U.S. military and intelligence officials say unless they can continue to fly drones and jets from at least one air base in Afghanistan – either Bagram in the north or Jalalabad in the east – Qahtani and his followers could eventually plan new attacks against U.S. targets, although experts do not consider him one of the most dangerous Al-Qaeda leaders.
The officials spoke on condition of anonymity because they were not authorized to discuss publicly the secret counterterrorism campaign or intelligence.
Administration officials have hoped that the U.S. could eventually wind down counterterrorism operations such as drone strikes in the region after reducing the Al-Qaeda network, leaving local forces in Afghanistan and Pakistan to control the remnants.
But Al-Qaeda is not weakened enough yet, and U.S. officials have testified that the inexperienced Afghan forces aren’t ready to take over the task unaided.
National Security Council spokeswoman Caitlin Hayden told the Associated Press this week that “as the possibility of a full withdrawal has grown in Afghanistan,” the administration was “undertaking a methodical review of any U.S. capabilities that may be affected and developing strategies to mitigate impacts.”
Some administration officials have said Al-Qaeda in Afghanistan is less of a threat than when the war began; it is estimated to consist of as many as several hundred forced to shelter in the remotest part of the country.
They say Qahtani is so far off the beaten path, he is nearly irrelevant to the larger Al-Qaeda movement. Two U.S. intelligence officials say his group has been so cut off that it has been forced to rely on the Taliban for funding and weapons at times, where it used to be the other way around. Those officials are far more concerned about Al-Qaeda’s new offshoots fighting in the Syrian civil war.

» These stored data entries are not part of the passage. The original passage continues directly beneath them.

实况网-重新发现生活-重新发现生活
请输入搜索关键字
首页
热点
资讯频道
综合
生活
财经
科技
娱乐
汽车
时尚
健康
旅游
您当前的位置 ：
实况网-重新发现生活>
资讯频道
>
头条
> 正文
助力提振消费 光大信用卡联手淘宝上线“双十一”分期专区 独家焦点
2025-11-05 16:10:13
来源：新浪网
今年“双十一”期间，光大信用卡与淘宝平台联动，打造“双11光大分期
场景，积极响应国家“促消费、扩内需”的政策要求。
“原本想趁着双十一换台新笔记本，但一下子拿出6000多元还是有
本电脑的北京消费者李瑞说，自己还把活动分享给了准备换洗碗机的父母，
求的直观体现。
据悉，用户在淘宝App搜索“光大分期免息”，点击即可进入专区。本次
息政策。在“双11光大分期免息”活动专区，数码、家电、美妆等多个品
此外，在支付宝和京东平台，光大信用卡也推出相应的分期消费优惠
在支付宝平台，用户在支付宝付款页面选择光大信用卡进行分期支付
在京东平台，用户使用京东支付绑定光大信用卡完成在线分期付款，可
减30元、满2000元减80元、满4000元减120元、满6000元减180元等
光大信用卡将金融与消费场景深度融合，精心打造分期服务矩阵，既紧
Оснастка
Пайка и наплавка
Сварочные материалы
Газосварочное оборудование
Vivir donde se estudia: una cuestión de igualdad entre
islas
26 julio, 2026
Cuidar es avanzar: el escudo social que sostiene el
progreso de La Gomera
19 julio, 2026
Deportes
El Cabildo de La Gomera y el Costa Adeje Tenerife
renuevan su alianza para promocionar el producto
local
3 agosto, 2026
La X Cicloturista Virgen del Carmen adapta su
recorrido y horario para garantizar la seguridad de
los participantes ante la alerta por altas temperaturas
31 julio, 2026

“It’s really hard to get to New York City from northern Kunar or southern Nuristan” where Qahtani is based, said Douglas Ollivant, a former senior U.S. military adviser in eastern Afghanistan, now with the New American Foundation.

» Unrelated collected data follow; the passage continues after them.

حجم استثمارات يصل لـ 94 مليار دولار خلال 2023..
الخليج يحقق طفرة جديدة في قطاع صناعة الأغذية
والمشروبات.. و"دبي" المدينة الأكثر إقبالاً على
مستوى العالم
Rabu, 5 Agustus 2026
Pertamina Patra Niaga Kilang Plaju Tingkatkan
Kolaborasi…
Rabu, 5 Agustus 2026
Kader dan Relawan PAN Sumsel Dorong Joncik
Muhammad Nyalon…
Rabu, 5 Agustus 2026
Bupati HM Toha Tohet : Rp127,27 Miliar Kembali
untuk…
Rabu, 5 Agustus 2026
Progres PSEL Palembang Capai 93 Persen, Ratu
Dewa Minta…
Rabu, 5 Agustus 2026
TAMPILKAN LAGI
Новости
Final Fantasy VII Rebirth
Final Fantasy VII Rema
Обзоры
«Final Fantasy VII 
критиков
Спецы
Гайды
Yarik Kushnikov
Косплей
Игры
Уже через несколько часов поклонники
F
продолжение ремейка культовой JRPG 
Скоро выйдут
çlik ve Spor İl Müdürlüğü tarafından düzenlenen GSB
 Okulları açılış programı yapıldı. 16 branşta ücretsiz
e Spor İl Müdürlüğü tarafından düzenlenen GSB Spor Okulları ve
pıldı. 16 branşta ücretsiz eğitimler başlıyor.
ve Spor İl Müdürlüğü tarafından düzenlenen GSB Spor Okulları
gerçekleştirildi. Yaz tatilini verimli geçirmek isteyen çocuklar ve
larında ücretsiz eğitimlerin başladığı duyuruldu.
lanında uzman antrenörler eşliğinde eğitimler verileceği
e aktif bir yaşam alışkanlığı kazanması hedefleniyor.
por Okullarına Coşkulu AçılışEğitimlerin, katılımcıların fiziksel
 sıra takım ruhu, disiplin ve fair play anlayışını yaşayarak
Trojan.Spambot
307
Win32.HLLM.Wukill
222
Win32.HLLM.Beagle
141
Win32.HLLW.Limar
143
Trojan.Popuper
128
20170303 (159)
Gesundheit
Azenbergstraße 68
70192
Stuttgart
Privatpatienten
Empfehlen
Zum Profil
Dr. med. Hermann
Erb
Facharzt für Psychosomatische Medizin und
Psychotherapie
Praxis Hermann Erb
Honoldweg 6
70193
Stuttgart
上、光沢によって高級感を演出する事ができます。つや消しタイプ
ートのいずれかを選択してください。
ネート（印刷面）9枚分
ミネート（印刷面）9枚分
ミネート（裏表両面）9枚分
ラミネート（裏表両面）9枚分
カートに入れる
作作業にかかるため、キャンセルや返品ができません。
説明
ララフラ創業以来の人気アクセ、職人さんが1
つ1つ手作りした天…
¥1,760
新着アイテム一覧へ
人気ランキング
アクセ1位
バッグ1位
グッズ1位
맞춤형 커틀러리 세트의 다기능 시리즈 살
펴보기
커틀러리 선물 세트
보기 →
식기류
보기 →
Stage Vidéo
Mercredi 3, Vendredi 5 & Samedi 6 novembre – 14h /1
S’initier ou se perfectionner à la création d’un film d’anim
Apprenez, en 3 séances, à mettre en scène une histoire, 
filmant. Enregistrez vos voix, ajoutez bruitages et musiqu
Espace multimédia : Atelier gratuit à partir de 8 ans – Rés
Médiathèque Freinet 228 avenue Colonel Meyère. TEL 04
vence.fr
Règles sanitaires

“We do want to keep them bottled up there,” but he said that’s something Afghan forces can do on their own. “The Afghan forces are not capable of going up there and hunting them, but they are capable of containing them,” the former U.S. military officer said.

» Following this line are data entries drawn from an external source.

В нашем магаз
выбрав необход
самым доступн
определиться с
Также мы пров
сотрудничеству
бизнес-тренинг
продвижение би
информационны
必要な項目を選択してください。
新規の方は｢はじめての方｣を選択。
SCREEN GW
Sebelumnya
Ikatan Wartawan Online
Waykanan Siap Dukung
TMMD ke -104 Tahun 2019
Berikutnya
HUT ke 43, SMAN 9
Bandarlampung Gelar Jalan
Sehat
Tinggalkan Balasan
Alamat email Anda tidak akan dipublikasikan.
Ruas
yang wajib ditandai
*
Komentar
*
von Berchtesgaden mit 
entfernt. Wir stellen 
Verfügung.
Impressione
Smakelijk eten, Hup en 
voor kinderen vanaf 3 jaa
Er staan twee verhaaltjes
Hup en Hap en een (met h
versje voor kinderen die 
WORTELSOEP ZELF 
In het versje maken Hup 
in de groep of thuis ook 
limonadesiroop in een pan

Other experts see Qahtani and his ilk as the main reason to push for at least a skeleton security force in Afghanistan.
“There’s an influx of Jihadist groups – not massive – now active in Afghanistan,” said Seth Jones of the Washington-based RAND Corp. He once worked for U.S. Special Operations Command in Afghanistan. He listed the most dangerous as Al-Qaeda; the Pakistan Taliban, Lashkar-e-Taiba, blamed for the 2008 Mumbai terrorist attacks; and Harkat-ul-Jihad-al-Islami, which has strong links to Al-Qaeda.
“Not having U.S. forces in Afghanistan would embolden these groups and be counterproductive for U.S. national security,” he said.
Those tracking Qahtani say he has survived by following some of the same rules that helped Osama bin Laden avoid capture for so many years: He stays off cellphones and radios to hide from spy satellites and airborne radars, instead using couriers or face-to-face meetings and he stays on the move.
When he travels to populated areas, he stays among women and children, who he knows the U.S. will avoid striking.
The officials say U.S. special operators have all but given up capturing Qahtani and have traded fruitless and dangerous helicopter-borne raids for air strikes by drone and jet, averaging three to five a week.
To their knowledge, they have never come close to striking him.
The reports give added ammunition to a comprehensive intelligence analysis on Afghanistan completed in December. The report predicted the country would largely disintegrate along ethnic lines after the U.S. departs, with the central government controlling Kabul and a few other key cities.